Swiss licensing requirements
Swiss licensing requirements do only apply to entities incorporated under the laws of Switzerland or to a permanent Swiss presence of a non-Swiss financial institution. A non-Swiss person/entity is deemed to have a local presence in Switzerland if it has:

  • a Swiss branch or representative office;
  • employees; or
  • agents or introducing brokers acting on an exclusive basis, each located in Switzerland and acting in a professional capacity in or from Switzerland for such institution or on its behalf.

Thus, non-Swiss gas traders are not subject to licensing requirements under Swiss financial markets laws if they do not have such a Swiss presence. On the other hand, Swiss-based gas traders may require a license as a securities firm (Wertpapierhaus) pursuant to the Swiss Financial Institutions Act. A securities firm is an entity that, on a professional basis:

  • trades securities in its own name but for the account of its clients;
  • trades securities for its own account on a short-term basis and publicly quotes prices for specific securities upon request or on an ongoing basis (so-called market maker); or
  • trades securities for its own account on a short-term basis, operates primarily on the financial market and:
    • could thereby jeopardise the proper functioning of the financial market;
    • is a member of a trading venue; or
    • operates an organised trading facility pursuant to the FinMIA.

Hence, no licence as a securities firm is required if the derivatives do not qualify as securities.

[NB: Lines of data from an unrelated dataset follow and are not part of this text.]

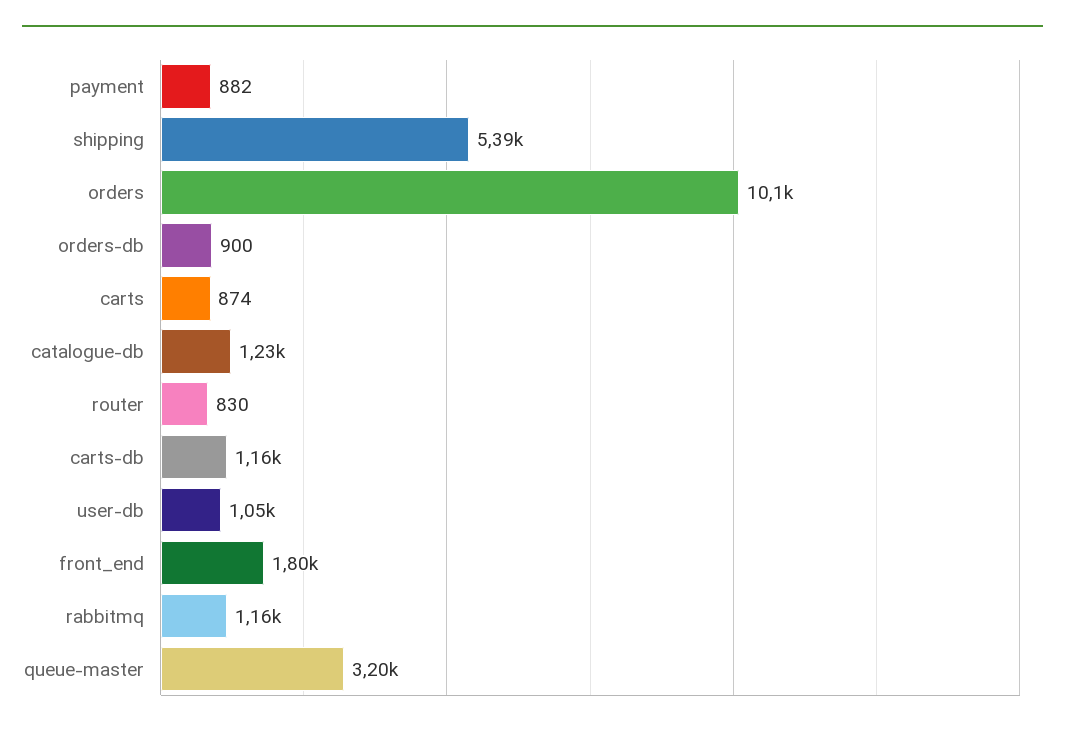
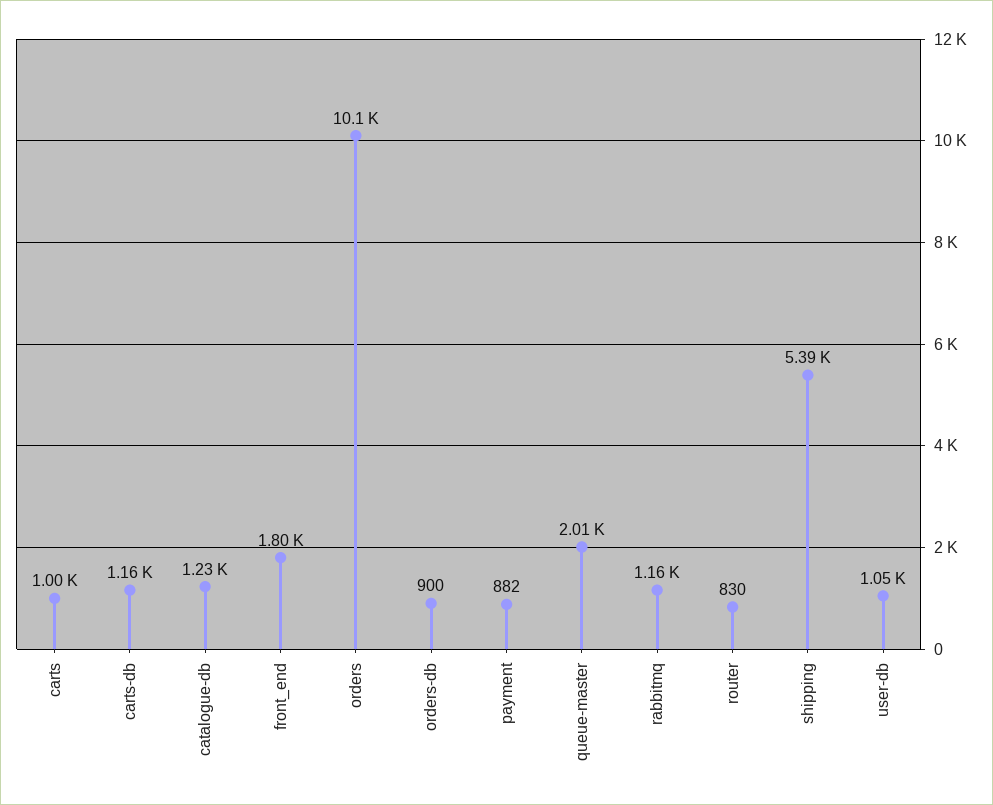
  {
    "payment": 882,
    "shipping": 5390,
    "orders": 10100,
    "orders-db": 900,
-   "carts": 874,
+   "carts": 1000,
    "catalogue-db": 1230,
    "router": 830,
    "carts-db": 1160,
    "user-db": 1050,
    "front_end": 1800,
    "rabbitmq": 1160,
-   "queue-master": 3200
+   "queue-master": 2010
  }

Provision of financial services
The Financial Services Act (FinSA) provides for rules governing the provision of financial services to clients located in Switzerland (irrespective of whether these financial services are provided in Switzerland or on a pure cross-border basis). The term “financial service” includes the:

  • acquisition or disposal of financial instruments;
  • receipt and transmission of orders in relation to financial instruments;
  • management of financial instruments (portfolio management); and
  • provision of personal recommendations on transactions with financial instruments (investment advice).

While OTC derivatives typically do not satisfy the requirement of suitability for mass trading and thus do not qualify as securities, these derivatives are nevertheless covered by the notion of financial instruments. As long as the parties only trade in these securities or financial instruments as counterparties for their own account, without providing a financial service to a client located in Switzerland, they do not qualify as financial service providers. Thus, they are not subject to the FinSA. However, anyone who provides personal recommendations to gas traders located in Switzerland on transactions with energy derivatives that qualify as a financial instrument would fall in scope of the FinSA.

Comment

The Federal Council considered that there is no standard legal framework to ensure effective competition in Switzerland. As a result, different conditions for the gas supply by third parties have emerged within the various regions of the gas network. Access to the gas transport network is still decided on a case-by-case basis, and four separate accounting zones continue to exist in Switzerland. Therefore, it proposed a new GSA that aims to provide for clear rules to facilitate the development of an efficient Swiss gas market. The new GSA underwent a consultation process from October 2019 until February 2020. Next, the Federal Council will refer the respective dispatch to the Swiss Parliament.